If you are wondering what exactly acai is and why it’s so popular right now, here’s why, according to globalhealingcenter.com …It’s one of the healthiest berries you can eat. To name just a few things, it is said to aid in weight loss, promote skin health, help digestion and boost your energy and immune system. I found it in a no-sugar added, frozen stick-form in my local grocery store.

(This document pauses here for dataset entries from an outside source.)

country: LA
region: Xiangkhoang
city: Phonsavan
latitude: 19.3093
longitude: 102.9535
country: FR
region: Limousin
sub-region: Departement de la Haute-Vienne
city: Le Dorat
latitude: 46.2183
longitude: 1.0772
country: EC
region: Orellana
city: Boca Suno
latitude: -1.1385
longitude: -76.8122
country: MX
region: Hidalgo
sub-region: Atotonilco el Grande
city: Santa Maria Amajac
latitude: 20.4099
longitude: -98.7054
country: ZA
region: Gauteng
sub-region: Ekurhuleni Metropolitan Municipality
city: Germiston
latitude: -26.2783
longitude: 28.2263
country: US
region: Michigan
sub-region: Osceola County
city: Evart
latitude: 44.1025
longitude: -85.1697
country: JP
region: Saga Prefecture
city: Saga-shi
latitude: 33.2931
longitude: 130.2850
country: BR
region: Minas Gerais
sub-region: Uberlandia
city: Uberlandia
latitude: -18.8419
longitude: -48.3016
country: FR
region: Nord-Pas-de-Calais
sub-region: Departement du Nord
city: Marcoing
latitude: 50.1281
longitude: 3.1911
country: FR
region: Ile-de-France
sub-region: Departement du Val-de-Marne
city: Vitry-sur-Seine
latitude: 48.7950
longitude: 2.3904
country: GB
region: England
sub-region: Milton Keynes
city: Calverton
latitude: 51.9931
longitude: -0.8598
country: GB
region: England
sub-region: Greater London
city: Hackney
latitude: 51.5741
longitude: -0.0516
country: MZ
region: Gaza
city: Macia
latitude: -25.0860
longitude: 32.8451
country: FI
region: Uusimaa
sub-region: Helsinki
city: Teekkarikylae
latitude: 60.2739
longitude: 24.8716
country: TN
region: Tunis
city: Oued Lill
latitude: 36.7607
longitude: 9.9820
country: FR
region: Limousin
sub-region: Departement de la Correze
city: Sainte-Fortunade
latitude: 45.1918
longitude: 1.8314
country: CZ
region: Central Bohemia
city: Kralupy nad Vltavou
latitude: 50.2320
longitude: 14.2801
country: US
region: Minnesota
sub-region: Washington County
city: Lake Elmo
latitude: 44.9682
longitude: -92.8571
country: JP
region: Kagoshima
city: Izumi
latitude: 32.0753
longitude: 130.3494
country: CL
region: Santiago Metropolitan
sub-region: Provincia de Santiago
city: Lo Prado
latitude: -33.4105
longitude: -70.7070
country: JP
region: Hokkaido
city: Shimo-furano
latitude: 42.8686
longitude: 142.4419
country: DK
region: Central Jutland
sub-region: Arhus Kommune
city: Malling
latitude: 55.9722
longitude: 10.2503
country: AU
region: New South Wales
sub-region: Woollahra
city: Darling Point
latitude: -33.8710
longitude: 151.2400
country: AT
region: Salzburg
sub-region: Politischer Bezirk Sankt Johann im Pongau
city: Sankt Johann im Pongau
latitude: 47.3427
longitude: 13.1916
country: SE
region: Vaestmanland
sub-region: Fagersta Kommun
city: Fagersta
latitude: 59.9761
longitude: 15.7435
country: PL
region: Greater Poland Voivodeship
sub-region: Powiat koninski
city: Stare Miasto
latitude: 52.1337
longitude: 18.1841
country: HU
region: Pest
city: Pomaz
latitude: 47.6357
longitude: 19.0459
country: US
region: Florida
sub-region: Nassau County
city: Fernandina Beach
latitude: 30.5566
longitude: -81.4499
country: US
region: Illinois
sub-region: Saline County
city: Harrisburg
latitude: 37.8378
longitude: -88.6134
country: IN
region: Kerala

Now, my style while cooking is to just kind of throw things together, and since it usually works well for me, I do encourage you to do the same when making your smoothie bowls. It will really help you find what you like! For the sake of making sure you get the same exact taste I did for this one, I did measure everything out, so you are in luck this time around. 😉
Ingredients:
1.5 Cups Kefir, 1 Stick Frozen Acai, 1 Cup Frozen Strawberries, 2 Cups Spinach, 1/2 Avocado, 1 Tablespoon Honey, 2 Tablespoons Goji Berries, 1 Tablespoon Flaxseed, Strawberries, Raspberries, Coconut, Granola
Instructions:
1. In a blender, blend together the acai, spinach, Kefir, honey, flaxseed and goji berries. (I prefer a blender over a Nutri-Bullet for the smoothie bowls as it seems to help get the thicker consistency you want.)
2. Once the items from step 1 are completely blended, add the avocado and frozen strawberries and pulse the blender until you have a nice, thick consistency.
3. Pour your creation into a bowl and top with raspberries, coconut, strawberries and granola.
4. Enjoy and feel no guilt whatsoever. This a tasty and healthy meal!
I hope you enjoy this yumminess just as much as I do! If you have ideas for additional or different ingredients or fun new toppings, I would love to know what they are.